Thank you so much. I have been looking for a simple raglan. My MIL (who is deceased now) made me a sweater 40 years ago and I am still using it but it is slightly worn and to big. I will make me another thanks to you.


----------



## MrsB (Jun 3, 2011)

You are welcome. I'm glad you found something you've been looking for. The only issue I have with this sweater is the size and number of buttons used. However, that can be easily adjusted when you add the neck and front binding edge. this would also be a great pattern for a more involved yarn, say a variegated. If you are looking for a booklet on basic sweater patterns (cardigans, v-necks, etc) you might like the Paton's series. Booklet #DD 500838 has a series of easy knit sweaters with various necklines, although these seem to be set-in sleeves. http://patonsyarns.com/patternbook.php?PBS=500838


----------



## Katsch (Mar 15, 2011)

very nice, thanks for link to pattern


----------



## yona (Feb 7, 2011)

Very nice.


----------



## Larraine11 (Apr 1, 2011)

My two cents again- Patons also has series of book called 'Back to Basics" I have II which has all styles of sleeves and necklines with directions for all sizes from baby to men. Most useful book I ever had. You jst add your own stitch selection. Incidentally, I seem to have 2 and would sell one for $5. Shirl


----------



## MrsB (Jun 3, 2011)

I love the Patons series of designing your garments based on your size (including up to 4x or so) and determining which neckline or sleeve, etc., you prefer.

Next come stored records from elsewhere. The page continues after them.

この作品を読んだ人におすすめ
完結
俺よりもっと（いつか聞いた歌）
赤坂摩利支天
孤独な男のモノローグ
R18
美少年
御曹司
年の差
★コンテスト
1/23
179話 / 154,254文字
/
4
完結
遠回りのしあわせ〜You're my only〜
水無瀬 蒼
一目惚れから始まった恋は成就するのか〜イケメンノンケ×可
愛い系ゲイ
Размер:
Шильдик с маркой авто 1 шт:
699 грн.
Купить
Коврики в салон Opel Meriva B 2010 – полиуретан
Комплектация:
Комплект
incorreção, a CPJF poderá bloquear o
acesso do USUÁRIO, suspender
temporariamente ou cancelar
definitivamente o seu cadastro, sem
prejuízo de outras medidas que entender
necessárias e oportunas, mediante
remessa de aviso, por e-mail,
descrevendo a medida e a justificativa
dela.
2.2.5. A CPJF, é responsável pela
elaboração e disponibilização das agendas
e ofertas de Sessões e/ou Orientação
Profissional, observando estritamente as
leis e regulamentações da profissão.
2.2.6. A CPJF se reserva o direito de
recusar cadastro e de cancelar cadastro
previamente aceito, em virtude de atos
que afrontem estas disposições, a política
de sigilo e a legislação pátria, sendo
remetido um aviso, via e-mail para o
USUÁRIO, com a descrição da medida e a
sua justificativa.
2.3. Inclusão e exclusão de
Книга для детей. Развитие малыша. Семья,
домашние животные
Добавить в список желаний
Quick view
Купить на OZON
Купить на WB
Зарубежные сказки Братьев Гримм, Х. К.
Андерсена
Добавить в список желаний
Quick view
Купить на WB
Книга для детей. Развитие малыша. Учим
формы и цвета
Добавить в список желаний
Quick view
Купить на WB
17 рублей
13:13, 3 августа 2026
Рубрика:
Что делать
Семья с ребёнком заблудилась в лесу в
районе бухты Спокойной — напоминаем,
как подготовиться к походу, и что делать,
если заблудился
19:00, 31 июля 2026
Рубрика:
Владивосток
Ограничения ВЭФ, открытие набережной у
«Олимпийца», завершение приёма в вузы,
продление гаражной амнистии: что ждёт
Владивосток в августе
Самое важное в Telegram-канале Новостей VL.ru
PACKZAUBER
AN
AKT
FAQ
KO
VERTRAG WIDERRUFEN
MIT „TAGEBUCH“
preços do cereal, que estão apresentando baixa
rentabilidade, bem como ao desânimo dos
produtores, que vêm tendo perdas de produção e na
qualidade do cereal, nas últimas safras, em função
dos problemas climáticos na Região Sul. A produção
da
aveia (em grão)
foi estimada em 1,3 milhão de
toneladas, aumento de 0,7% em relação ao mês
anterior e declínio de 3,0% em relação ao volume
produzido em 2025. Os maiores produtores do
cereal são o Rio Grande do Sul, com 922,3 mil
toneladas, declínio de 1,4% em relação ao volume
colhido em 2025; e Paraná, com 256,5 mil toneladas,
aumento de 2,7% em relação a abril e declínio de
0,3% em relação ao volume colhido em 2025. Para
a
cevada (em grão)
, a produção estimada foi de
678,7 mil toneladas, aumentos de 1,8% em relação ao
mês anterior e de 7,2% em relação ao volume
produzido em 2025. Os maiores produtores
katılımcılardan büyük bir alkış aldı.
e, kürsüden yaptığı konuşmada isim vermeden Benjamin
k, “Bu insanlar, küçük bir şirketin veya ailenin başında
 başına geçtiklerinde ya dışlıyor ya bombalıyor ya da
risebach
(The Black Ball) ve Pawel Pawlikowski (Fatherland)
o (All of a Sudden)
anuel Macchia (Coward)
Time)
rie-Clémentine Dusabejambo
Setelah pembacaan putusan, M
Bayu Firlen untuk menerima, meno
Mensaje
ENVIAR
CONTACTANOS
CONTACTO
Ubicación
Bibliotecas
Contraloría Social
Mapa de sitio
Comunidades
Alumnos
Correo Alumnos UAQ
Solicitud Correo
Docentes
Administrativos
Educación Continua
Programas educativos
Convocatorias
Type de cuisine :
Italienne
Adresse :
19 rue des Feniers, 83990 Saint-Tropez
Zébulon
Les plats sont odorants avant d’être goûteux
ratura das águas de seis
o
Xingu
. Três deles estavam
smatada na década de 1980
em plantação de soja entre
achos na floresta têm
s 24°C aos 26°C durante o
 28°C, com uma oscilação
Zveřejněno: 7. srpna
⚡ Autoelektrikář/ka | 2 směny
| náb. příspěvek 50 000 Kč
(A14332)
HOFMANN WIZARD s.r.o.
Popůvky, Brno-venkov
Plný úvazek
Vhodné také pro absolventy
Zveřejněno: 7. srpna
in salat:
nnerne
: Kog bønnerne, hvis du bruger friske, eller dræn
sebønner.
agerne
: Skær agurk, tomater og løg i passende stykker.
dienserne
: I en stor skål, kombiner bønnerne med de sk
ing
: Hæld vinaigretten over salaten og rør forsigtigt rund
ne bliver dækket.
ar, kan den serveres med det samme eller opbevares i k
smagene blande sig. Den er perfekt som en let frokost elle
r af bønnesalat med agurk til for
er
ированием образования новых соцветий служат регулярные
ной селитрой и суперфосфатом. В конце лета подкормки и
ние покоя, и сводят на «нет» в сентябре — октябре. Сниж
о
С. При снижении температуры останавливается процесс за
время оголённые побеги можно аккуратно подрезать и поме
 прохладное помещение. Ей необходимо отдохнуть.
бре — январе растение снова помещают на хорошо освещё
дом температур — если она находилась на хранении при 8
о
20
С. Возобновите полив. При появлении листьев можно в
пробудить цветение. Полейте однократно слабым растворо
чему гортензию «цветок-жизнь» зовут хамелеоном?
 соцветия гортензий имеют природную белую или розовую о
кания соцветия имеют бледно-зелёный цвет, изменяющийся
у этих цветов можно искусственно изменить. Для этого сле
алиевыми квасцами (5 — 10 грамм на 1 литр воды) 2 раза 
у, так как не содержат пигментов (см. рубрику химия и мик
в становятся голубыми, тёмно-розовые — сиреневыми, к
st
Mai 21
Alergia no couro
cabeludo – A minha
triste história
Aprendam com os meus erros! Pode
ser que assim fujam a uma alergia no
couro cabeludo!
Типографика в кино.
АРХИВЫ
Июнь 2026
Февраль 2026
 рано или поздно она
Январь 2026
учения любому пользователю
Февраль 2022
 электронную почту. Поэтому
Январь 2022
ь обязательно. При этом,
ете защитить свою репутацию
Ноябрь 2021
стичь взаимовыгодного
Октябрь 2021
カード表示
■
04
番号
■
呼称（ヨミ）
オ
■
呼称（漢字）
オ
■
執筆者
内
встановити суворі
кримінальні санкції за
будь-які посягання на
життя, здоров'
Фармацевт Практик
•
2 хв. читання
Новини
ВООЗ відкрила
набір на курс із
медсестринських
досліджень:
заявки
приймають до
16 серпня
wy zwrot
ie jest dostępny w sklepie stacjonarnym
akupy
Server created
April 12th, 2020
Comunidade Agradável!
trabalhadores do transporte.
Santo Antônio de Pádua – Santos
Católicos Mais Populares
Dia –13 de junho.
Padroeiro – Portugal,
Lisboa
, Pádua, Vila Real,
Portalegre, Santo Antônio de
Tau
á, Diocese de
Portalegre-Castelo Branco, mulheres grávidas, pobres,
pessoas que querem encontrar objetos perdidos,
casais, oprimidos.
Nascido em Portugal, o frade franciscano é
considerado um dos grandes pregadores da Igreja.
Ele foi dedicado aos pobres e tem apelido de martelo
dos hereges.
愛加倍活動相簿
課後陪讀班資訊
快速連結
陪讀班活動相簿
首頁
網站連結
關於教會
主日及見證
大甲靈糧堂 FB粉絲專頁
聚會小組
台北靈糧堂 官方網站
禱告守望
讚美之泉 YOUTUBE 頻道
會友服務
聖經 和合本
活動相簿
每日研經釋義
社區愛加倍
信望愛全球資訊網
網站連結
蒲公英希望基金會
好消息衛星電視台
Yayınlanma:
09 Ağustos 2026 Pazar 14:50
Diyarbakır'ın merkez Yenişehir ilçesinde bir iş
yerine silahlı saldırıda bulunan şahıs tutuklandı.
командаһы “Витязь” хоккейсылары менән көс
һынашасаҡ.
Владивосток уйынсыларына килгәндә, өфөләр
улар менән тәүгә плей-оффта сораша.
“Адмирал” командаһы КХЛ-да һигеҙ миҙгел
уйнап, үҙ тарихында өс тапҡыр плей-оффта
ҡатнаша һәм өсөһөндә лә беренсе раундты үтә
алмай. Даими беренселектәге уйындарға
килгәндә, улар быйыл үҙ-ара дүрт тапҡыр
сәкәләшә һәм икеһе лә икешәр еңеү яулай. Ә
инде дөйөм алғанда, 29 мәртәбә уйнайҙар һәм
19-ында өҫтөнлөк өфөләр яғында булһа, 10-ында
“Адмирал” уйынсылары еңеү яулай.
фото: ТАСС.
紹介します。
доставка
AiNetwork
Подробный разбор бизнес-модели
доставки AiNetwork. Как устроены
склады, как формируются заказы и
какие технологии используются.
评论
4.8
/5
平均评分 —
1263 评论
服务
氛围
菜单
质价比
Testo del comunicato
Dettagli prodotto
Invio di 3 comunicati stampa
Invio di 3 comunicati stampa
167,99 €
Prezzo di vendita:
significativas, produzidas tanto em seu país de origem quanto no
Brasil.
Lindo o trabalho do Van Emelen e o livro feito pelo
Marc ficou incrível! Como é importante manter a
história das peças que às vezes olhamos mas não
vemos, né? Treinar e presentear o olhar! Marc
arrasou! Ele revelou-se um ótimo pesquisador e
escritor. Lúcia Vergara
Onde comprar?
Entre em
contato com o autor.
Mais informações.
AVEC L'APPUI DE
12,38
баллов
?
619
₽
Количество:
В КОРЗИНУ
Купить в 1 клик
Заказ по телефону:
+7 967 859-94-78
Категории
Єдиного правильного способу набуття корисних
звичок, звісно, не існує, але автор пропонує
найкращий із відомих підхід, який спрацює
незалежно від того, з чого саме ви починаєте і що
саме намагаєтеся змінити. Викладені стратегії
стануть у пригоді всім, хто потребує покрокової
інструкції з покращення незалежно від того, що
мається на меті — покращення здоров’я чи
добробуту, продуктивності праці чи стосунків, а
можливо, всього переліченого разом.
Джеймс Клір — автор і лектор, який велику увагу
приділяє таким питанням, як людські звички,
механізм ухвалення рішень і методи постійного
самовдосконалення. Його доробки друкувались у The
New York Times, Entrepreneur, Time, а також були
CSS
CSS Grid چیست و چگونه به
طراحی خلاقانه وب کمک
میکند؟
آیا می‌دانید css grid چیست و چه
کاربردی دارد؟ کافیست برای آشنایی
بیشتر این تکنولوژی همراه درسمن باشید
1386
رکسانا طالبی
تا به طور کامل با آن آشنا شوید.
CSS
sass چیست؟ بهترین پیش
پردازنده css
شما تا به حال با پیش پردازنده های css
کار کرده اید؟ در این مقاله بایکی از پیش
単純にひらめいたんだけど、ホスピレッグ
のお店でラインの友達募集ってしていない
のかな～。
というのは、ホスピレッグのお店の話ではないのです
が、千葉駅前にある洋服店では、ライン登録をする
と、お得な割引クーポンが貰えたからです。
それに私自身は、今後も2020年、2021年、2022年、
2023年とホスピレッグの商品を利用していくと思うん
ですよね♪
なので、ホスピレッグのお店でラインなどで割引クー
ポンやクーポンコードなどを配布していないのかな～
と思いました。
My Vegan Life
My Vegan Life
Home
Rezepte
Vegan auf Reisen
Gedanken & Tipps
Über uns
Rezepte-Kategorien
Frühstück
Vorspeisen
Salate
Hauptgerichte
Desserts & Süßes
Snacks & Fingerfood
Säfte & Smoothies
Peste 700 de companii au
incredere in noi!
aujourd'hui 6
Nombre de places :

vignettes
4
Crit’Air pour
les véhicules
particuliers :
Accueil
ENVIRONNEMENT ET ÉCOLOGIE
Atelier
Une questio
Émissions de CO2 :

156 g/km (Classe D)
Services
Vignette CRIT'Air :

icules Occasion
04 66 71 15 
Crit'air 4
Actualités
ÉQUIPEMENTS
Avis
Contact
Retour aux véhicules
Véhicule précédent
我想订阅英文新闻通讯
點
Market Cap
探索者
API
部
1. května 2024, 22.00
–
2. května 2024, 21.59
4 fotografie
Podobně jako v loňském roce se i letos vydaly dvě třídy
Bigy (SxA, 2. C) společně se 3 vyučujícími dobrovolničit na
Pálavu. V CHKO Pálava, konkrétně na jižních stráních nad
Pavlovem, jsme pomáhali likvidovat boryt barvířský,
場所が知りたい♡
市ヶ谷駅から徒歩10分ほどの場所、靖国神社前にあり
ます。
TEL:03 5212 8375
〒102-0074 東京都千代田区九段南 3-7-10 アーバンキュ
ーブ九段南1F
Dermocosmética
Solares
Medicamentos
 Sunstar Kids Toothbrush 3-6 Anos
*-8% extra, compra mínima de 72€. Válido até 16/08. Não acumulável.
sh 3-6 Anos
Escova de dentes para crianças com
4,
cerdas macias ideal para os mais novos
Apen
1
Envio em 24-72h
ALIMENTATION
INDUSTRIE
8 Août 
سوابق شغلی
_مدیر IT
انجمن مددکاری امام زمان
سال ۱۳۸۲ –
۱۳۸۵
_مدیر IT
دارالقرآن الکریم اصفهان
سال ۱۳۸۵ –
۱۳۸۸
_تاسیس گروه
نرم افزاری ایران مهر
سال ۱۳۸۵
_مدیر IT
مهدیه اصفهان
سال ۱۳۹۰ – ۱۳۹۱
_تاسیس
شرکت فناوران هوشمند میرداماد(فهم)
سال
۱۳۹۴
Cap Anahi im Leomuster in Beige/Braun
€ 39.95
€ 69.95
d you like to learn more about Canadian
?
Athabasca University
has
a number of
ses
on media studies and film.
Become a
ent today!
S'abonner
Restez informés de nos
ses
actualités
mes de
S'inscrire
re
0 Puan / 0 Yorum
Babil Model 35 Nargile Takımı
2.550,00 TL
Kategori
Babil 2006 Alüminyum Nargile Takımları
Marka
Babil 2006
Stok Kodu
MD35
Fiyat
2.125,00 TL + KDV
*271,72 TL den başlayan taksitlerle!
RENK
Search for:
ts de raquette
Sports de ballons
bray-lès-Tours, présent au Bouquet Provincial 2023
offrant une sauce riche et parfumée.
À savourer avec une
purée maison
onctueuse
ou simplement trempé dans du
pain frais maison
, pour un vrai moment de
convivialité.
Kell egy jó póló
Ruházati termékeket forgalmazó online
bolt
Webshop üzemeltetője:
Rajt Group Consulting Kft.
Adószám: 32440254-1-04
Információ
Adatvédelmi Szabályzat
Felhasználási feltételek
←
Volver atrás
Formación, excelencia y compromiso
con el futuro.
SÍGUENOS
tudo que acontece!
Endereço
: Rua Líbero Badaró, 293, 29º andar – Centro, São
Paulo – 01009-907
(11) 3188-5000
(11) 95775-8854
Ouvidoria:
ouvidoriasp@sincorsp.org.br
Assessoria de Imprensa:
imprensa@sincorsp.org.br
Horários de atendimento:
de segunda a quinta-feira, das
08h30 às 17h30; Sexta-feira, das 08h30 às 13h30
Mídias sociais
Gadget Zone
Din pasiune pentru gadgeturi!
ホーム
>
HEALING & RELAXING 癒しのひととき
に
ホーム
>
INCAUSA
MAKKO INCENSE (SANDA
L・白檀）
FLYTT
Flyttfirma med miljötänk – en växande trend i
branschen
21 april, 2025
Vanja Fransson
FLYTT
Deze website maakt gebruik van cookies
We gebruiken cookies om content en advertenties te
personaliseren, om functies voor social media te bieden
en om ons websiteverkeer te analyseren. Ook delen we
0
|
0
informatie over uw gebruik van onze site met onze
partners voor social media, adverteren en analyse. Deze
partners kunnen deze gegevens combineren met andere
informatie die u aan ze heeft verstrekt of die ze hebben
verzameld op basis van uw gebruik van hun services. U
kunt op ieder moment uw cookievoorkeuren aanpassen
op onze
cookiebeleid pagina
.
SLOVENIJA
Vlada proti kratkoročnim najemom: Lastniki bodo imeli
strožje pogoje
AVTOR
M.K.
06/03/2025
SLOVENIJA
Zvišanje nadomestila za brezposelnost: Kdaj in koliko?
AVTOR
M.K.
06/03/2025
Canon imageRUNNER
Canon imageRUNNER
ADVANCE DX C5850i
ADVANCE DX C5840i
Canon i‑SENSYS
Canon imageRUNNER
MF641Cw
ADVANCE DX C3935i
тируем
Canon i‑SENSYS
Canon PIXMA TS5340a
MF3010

It's a very helpful guide for wannabe designers, too.


----------



## dragondrummer (Jun 5, 2011)

MrsB said:


> You are welcome. I'm glad you found something you've been looking for. The only issue I have with this sweater is the size and number of buttons used. However, that can be easily adjusted when you add the neck and front binding edge. this would also be a great pattern for a more involved yarn, say a variegated. If you are looking for a booklet on basic sweater patterns (cardigans, v-necks, etc) you might like the Paton's series. Booklet #DD 500838 has a series of easy knit sweaters with various necklines, although these seem to be set-in sleeves. http://patonsyarns.com/patternbook.php?PBS=500838


Mrs.B, thanks for the link to the patternbook. I saw several patterns I'd like to try. 
:-D


----------